Ordered State in a Haldane Material PbNi$_2$V$_2$O$_8$ Doped with Magnetic and Non-Magnetic Impurities

TL;DR

This study investigates how different magnetic and non-magnetic impurities induce three-dimensional magnetic order in the Haldane material PbNi2V2O8, revealing impurity-specific effects on transition temperatures and underlying interactions.

Contribution

It provides the first comprehensive phase diagrams for impurity-doped PbNi2V2O8 and explains the impurity-dependent transition temperatures using an effective Hamiltonian based on the VBS model.

Findings

Universal occurrence of 3D order in doped samples

Transition temperatures strongly depend on impurity species

Effective interactions include ferromagnetic and antiferromagnetic components

Abstract

Impurity effect is systematically studied in doped Haldane material Pb(Ni$_{1-x}$$M_x$)$_2$V$_2$O$_8$ ($M$ = Mn, Co, Cu, and Mg) by use of DC and AC susceptibility, and heat capacity measurements.
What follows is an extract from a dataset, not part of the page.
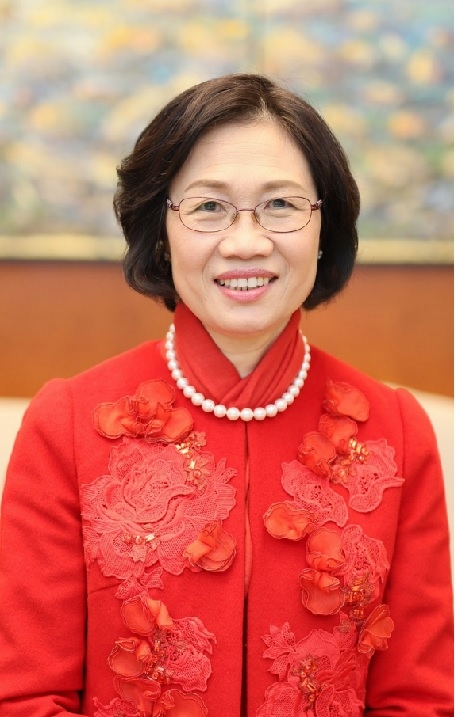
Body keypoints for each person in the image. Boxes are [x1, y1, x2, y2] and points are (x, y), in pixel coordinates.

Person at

The occurrence of three-dimensional ordered state is universally observed for all the impurities and the complete temperature -- concentration phase diagrams are obtained, which are qualitatively similar to that in other spin-gap materials. The unique feature is found in the drastic dependence of the transition temperatures on the species of the impurities. The consideration of effective Hamiltonian based on VBS model makes it clear that the ferromagnetic next-nearest-neighbor interaction and the antiferromagnetic nearest-neighbor interaction between impurity and edge spins play a key role in the unique feature.